Please return every line of the material below with nothing changed.
** Start of Data supplied **
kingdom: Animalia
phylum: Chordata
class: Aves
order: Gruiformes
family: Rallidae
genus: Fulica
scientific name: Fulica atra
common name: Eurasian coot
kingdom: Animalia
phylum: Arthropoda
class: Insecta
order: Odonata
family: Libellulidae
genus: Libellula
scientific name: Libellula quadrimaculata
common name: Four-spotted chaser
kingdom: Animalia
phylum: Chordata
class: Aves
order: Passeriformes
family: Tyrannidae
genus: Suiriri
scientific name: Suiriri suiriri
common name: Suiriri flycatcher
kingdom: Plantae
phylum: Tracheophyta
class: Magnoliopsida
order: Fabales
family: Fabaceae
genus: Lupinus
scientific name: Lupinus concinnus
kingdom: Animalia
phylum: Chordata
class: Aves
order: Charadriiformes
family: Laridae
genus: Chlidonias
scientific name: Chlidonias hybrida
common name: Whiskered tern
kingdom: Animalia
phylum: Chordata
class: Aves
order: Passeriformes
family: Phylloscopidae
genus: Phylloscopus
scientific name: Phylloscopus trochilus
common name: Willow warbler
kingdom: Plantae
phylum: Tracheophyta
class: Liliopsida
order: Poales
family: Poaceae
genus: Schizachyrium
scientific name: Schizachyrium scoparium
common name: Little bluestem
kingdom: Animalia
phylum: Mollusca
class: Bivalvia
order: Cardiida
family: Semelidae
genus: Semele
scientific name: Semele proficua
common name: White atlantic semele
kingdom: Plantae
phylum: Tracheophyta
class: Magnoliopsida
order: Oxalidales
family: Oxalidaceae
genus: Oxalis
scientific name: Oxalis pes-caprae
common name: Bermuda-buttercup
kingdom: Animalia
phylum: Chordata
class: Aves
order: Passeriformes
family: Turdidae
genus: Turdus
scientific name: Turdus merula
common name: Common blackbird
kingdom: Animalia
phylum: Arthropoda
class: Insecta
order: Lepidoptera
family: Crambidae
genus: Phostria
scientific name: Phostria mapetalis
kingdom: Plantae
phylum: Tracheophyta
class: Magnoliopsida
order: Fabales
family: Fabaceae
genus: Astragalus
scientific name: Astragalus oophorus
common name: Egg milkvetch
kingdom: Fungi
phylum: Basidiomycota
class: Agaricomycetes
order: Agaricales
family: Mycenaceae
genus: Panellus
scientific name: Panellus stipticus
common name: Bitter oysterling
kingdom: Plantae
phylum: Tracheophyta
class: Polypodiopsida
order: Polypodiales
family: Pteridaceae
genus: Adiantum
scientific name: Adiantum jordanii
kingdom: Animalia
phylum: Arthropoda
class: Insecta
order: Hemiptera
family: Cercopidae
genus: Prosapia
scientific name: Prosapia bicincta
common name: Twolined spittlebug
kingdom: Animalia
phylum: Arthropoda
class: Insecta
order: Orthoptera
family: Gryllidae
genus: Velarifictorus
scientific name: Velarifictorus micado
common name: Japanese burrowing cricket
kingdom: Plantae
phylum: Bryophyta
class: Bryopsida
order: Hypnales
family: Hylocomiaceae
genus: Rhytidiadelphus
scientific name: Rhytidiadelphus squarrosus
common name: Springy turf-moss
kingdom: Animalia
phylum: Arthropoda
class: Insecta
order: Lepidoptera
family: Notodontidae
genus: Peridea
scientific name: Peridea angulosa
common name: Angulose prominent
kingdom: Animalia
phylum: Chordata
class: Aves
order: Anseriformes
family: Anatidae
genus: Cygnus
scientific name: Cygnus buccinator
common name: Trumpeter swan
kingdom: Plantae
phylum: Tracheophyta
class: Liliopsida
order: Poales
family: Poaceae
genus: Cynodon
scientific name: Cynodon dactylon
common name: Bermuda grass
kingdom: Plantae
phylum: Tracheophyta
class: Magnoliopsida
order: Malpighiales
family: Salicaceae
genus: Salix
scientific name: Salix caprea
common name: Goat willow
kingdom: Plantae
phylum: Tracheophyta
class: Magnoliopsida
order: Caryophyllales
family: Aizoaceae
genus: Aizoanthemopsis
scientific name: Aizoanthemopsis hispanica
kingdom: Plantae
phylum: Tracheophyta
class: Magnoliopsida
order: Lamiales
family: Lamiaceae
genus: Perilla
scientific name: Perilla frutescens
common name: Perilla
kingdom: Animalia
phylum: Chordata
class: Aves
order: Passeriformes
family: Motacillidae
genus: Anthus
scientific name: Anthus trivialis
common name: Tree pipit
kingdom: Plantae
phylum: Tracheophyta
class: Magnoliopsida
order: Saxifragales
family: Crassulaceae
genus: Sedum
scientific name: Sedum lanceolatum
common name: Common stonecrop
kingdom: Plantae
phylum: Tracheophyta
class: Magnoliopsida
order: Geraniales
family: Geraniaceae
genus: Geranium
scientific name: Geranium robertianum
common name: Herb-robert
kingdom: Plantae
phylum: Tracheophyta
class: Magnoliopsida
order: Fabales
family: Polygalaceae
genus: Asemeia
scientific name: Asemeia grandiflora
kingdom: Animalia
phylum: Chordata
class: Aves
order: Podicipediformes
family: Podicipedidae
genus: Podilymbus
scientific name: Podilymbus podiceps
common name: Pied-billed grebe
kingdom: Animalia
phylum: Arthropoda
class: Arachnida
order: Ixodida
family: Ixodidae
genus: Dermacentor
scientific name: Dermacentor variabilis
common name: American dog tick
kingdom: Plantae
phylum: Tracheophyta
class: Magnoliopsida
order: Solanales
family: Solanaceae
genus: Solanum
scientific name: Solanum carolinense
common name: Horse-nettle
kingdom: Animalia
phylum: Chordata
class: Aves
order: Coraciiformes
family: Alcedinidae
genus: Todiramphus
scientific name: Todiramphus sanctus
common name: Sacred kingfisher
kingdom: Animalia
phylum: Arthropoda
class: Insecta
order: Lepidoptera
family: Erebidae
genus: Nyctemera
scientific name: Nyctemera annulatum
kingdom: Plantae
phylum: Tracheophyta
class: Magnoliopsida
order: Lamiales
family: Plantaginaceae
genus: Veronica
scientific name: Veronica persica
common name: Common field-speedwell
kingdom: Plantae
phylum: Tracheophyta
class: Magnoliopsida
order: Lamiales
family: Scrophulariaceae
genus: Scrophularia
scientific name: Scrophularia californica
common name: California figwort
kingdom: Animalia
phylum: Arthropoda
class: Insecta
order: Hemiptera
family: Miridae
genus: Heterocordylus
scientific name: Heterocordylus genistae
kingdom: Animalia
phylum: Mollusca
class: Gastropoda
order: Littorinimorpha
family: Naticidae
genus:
** End of Data supplied **
- **Solved exercise**
kingdom: Animalia
phylum: Chordata
class: Aves
order: Gruiformes
family: Rallidae
genus: Fulica
scientific name: Fulica atra
common name: Eurasian coot
kingdom: Animalia
phylum: Arthropoda
class: Insecta
order: Odonata
family: Libellulidae
genus: Libellula
scientific name: Libellula quadrimaculata
common name: Four-spotted chaser
kingdom: Animalia
phylum: Chordata
class: Aves
order: Passeriformes
family: Tyrannidae
genus: Suiriri
scientific name: Suiriri suiriri
common name: Suiriri flycatcher
kingdom: Plantae
phylum: Tracheophyta
class: Magnoliopsida
order: Fabales
family: Fabaceae
genus: Lupinus
scientific name: Lupinus concinnus
kingdom: Animalia
phylum: Chordata
class: Aves
order: Charadriiformes
family: Laridae
genus: Chlidonias
scientific name: Chlidonias hybrida
common name: Whiskered tern
kingdom: Animalia
phylum: Chordata
class: Aves
order: Passeriformes
family: Phylloscopidae
genus: Phylloscopus
scientific name: Phylloscopus trochilus
common name: Willow warbler
kingdom: Plantae
phylum: Tracheophyta
class: Liliopsida
order: Poales
family: Poaceae
genus: Schizachyrium
scientific name: Schizachyrium scoparium
common name: Little bluestem
kingdom: Animalia
phylum: Mollusca
class: Bivalvia
order: Cardiida
family: Semelidae
genus: Semele
scientific name: Semele proficua
common name: White atlantic semele
kingdom: Plantae
phylum: Tracheophyta
class: Magnoliopsida
order: Oxalidales
family: Oxalidaceae
genus: Oxalis
scientific name: Oxalis pes-caprae
common name: Bermuda-buttercup
kingdom: Animalia
phylum: Chordata
class: Aves
order: Passeriformes
family: Turdidae
genus: Turdus
scientific name: Turdus merula
common name: Common blackbird
kingdom: Animalia
phylum: Arthropoda
class: Insecta
order: Lepidoptera
family: Crambidae
genus: Phostria
scientific name: Phostria mapetalis
kingdom: Plantae
phylum: Tracheophyta
class: Magnoliopsida
order: Fabales
family: Fabaceae
genus: Astragalus
scientific name: Astragalus oophorus
common name: Egg milkvetch
kingdom: Fungi
phylum: Basidiomycota
class: Agaricomycetes
order: Agaricales
family: Mycenaceae
genus: Panellus
scientific name: Panellus stipticus
common name: Bitter oysterling
kingdom: Plantae
phylum: Tracheophyta
class: Polypodiopsida
order: Polypodiales
family: Pteridaceae
genus: Adiantum
scientific name: Adiantum jordanii
kingdom: Animalia
phylum: Arthropoda
class: Insecta
order: Hemiptera
family: Cercopidae
genus: Prosapia
scientific name: Prosapia bicincta
common name: Twolined spittlebug
kingdom: Animalia
phylum: Arthropoda
class: Insecta
order: Orthoptera
family: Gryllidae
genus: Velarifictorus
scientific name: Velarifictorus micado
common name: Japanese burrowing cricket
kingdom: Plantae
phylum: Bryophyta
class: Bryopsida
order: Hypnales
family: Hylocomiaceae
genus: Rhytidiadelphus
scientific name: Rhytidiadelphus squarrosus
common name: Springy turf-moss
kingdom: Animalia
phylum: Arthropoda
class: Insecta
order: Lepidoptera
family: Notodontidae
genus: Peridea
scientific name: Peridea angulosa
common name: Angulose prominent
kingdom: Animalia
phylum: Chordata
class: Aves
order: Anseriformes
family: Anatidae
genus: Cygnus
scientific name: Cygnus buccinator
common name: Trumpeter swan
kingdom: Plantae
phylum: Tracheophyta
class: Liliopsida
order: Poales
family: Poaceae
genus: Cynodon
scientific name: Cynodon dactylon
common name: Bermuda grass
kingdom: Plantae
phylum: Tracheophyta
class: Magnoliopsida
order: Malpighiales
family: Salicaceae
genus: Salix
scientific name: Salix caprea
common name: Goat willow
kingdom: Plantae
phylum: Tracheophyta
class: Magnoliopsida
order: Caryophyllales
family: Aizoaceae
genus: Aizoanthemopsis
scientific name: Aizoanthemopsis hispanica
kingdom: Plantae
phylum: Tracheophyta
class: Magnoliopsida
order: Lamiales
family: Lamiaceae
genus: Perilla
scientific name: Perilla frutescens
common name: Perilla
kingdom: Animalia
phylum: Chordata
class: Aves
order: Passeriformes
family: Motacillidae
genus: Anthus
scientific name: Anthus trivialis
common name: Tree pipit
kingdom: Plantae
phylum: Tracheophyta
class: Magnoliopsida
order: Saxifragales
family: Crassulaceae
genus: Sedum
scientific name: Sedum lanceolatum
common name: Common stonecrop
kingdom: Plantae
phylum: Tracheophyta
class: Magnoliopsida
order: Geraniales
family: Geraniaceae
genus: Geranium
scientific name: Geranium robertianum
common name: Herb-robert
kingdom: Plantae
phylum: Tracheophyta
class: Magnoliopsida
order: Fabales
family: Polygalaceae
genus: Asemeia
scientific name: Asemeia grandiflora
kingdom: Animalia
phylum: Chordata
class: Aves
order: Podicipediformes
family: Podicipedidae
genus: Podilymbus
scientific name: Podilymbus podiceps
common name: Pied-billed grebe
kingdom: Animalia
phylum: Arthropoda
class: Arachnida
order: Ixodida
family: Ixodidae
genus: Dermacentor
scientific name: Dermacentor variabilis
common name: American dog tick
kingdom: Plantae
phylum: Tracheophyta
class: Magnoliopsida
order: Solanales
family: Solanaceae
genus: Solanum
scientific name: Solanum carolinense
common name: Horse-nettle
kingdom: Animalia
phylum: Chordata
class: Aves
order: Coraciiformes
family: Alcedinidae
genus: Todiramphus
scientific name: Todiramphus sanctus
common name: Sacred kingfisher
kingdom: Animalia
phylum: Arthropoda
class: Insecta
order: Lepidoptera
family: Erebidae
genus: Nyctemera
scientific name: Nyctemera annulatum
kingdom: Plantae
phylum: Tracheophyta
class: Magnoliopsida
order: Lamiales
family: Plantaginaceae
genus: Veronica
scientific name: Veronica persica
common name: Common field-speedwell
kingdom: Plantae
phylum: Tracheophyta
class: Magnoliopsida
order: Lamiales
family: Scrophulariaceae
genus: Scrophularia
scientific name: Scrophularia californica
common name: California figwort
kingdom: Animalia
phylum: Arthropoda
class: Insecta
order: Hemiptera
family: Miridae
genus: Heterocordylus
scientific name: Heterocordylus genistae
kingdom: Animalia
phylum: Mollusca
class: Gastropoda
order: Littorinimorpha
family: Naticidae
genus:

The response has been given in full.